When you were a kid, what did you dream of being when you grew up? A baseball player? A rock star? An actress? A doctor? A mother? An astronaut? A ballerina?
I always wanted to be a published writer. Pat Goldman, my 7th grade English teacher, was the first person who explained the process of becoming published and told me that it was a goal I could reach. It took me 34 years from that time to see my first published newspaper column; 36 years before my first insurance text was published; 38 years before my first magazine article was published; and 41 years before my first novel was published. If you believe in yourself and your dream, if you keep plugging away at it, you will realize it. Of course, having people like Pat believe in you doesn't hurt, either.
For some of us, life drops itself into our path like huge boulders. Precious dream-chasing time is sacrificed as we detour around those boulders, climb over them, or sometimes blast through them. People become more important than our dreams, especially those we love, as do our jobs and other duties and responsibilities. For those of us who keep our dreams alive, although we may tuck them out of sight, we never completely lose sight of them.
For me, novel-writing took tremendous amounts of time. I wrote five of them in four years. Life intruded in the form of a divorce and the responsibilities of motherhood; I couldn't sacrifice my children to my dream. So, I channeled it into journalling and newspaper articles and insurance texts--things I had time for without sacrificing the three most important people in my life. When a fellow I know presented me with the opportunity to write magazine articles, I jumped at it. The research and writing time was a bit more extensive but, by then, my children were grown I was able to find the time among my other responsibilities. These writing activities rekindled my dream to write another novel. The passion for writing flared, once again, from a spark into a bonfire and I completed the first draft of my sixth novel within three and a half months.
Might I have published a novel sooner had I spent more time writing? Maybe. Maybe not. I surely wouldn't have possessed the life experience, the support-system, or the writing expertise that I gained during my detour-years.
Am I disappointed that it took me this long? Absolutely not. Shortly after Second Time Around was released for publication, I was chatting with my father. He's not known for gushing or freely offering words of praise, so his words meant that much more to me. He told me he was proud that I'd published a book--it's not a feat that many people accomplish. But, he added, he was proudest of my stick-to-itiveness: he didn't know another person who'd pursued her dream so many years.
I recently read a book titled The Renegade Writer by Linda Formichelli and Dianna Burrell. A theme that repeats itself in the book and on their blog is: persistence.
In other words: Keep going. Don't stop. Quitting is not an option. Never surrender.

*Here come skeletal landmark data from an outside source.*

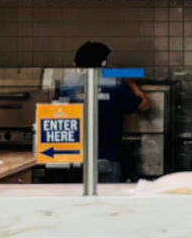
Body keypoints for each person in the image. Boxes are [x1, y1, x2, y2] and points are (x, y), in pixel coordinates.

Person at [62, 40, 145, 182]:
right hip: (109, 160)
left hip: (75, 161)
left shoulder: (69, 90)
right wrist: (129, 82)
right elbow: (144, 105)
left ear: (76, 66)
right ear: (104, 64)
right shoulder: (115, 87)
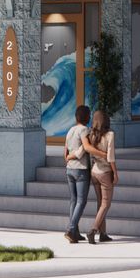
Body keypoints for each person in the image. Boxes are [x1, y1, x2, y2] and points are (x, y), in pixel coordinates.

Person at [86, 109, 118, 243]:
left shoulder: (91, 133)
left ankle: (103, 233)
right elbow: (110, 157)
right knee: (106, 204)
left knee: (100, 203)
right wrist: (115, 173)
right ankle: (93, 230)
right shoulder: (110, 134)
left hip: (94, 172)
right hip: (105, 172)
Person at [63, 104, 93, 243]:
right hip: (80, 169)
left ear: (76, 117)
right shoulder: (84, 130)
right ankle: (70, 228)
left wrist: (69, 158)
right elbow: (86, 147)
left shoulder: (70, 130)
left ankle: (75, 232)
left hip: (69, 169)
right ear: (87, 117)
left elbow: (65, 153)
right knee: (81, 201)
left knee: (73, 201)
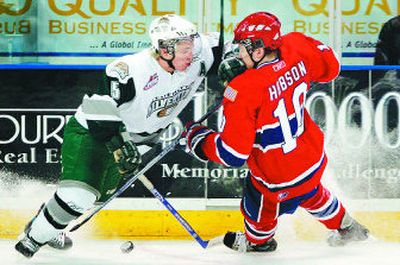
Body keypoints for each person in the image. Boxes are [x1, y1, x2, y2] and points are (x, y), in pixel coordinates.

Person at [15, 14, 221, 258]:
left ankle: (47, 220)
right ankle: (29, 243)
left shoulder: (200, 55)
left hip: (138, 141)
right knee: (79, 195)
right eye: (184, 48)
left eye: (191, 44)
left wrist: (233, 66)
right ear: (164, 50)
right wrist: (120, 146)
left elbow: (240, 49)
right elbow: (99, 109)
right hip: (96, 133)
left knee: (91, 196)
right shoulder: (130, 69)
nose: (191, 53)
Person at [185, 12, 369, 252]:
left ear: (258, 51)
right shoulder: (295, 45)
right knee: (309, 191)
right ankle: (347, 226)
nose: (239, 54)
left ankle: (259, 242)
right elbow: (331, 67)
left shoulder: (242, 90)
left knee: (259, 205)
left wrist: (198, 138)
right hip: (310, 159)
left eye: (242, 48)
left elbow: (232, 154)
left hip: (276, 176)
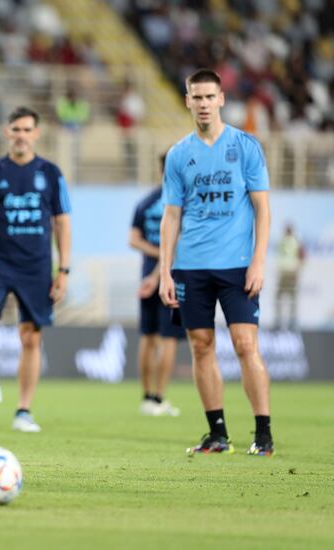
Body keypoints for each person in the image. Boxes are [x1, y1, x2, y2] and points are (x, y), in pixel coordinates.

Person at [159, 69, 273, 456]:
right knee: (201, 345)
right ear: (188, 101)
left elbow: (263, 209)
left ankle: (263, 433)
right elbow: (171, 216)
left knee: (245, 344)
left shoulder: (245, 147)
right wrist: (165, 272)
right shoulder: (178, 155)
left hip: (237, 266)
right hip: (191, 266)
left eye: (210, 97)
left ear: (221, 99)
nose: (204, 104)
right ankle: (218, 434)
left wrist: (258, 262)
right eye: (197, 97)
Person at [0, 106, 72, 433]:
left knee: (30, 337)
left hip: (37, 265)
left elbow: (62, 222)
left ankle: (23, 411)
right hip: (0, 261)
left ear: (36, 133)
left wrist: (64, 269)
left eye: (27, 129)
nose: (21, 135)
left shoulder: (51, 173)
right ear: (7, 132)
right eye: (16, 129)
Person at [129, 153, 183, 417]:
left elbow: (133, 239)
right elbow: (181, 241)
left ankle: (147, 397)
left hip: (146, 275)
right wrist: (163, 259)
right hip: (172, 278)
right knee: (168, 339)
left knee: (148, 338)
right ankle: (160, 398)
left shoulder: (146, 201)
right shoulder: (182, 202)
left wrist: (152, 255)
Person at [275, 224, 304, 330]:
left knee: (291, 298)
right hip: (285, 273)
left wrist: (298, 269)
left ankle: (292, 321)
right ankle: (280, 320)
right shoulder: (284, 241)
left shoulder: (294, 241)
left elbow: (301, 255)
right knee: (280, 297)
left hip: (291, 273)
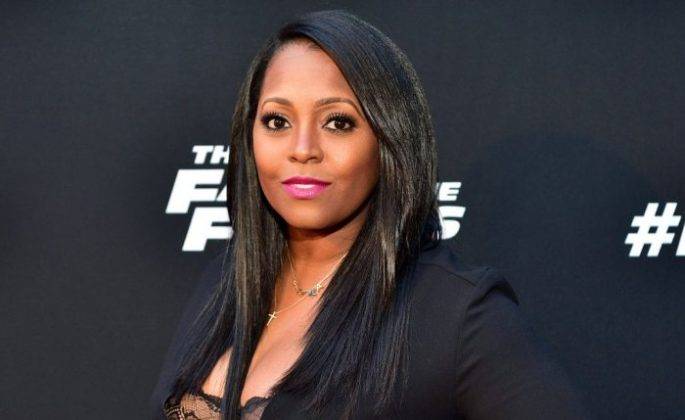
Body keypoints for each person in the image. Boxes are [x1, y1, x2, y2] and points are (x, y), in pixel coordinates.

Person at [150, 9, 591, 420]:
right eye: (277, 121)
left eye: (338, 122)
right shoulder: (226, 281)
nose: (302, 149)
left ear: (389, 141)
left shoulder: (454, 314)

Fact & Fiction Books in downtown Missoula hosted my first book signing & reading last night. Words cannot express how I felt seeing piles of Second Time Around in the bookstore and hearing the kind words of Barbara Theroux as she introduced me before my reading. What moved me even more, however, were the people who attended and their kind words and support. Their purchases of my book didn't hurt, either.
Am I all dreamed out now that this 41 year-old dream has been realized? Absolutely not. I already have a new dream. I'm hoping it won't take as many years to be realized. But if it does, we already know I have the stamina.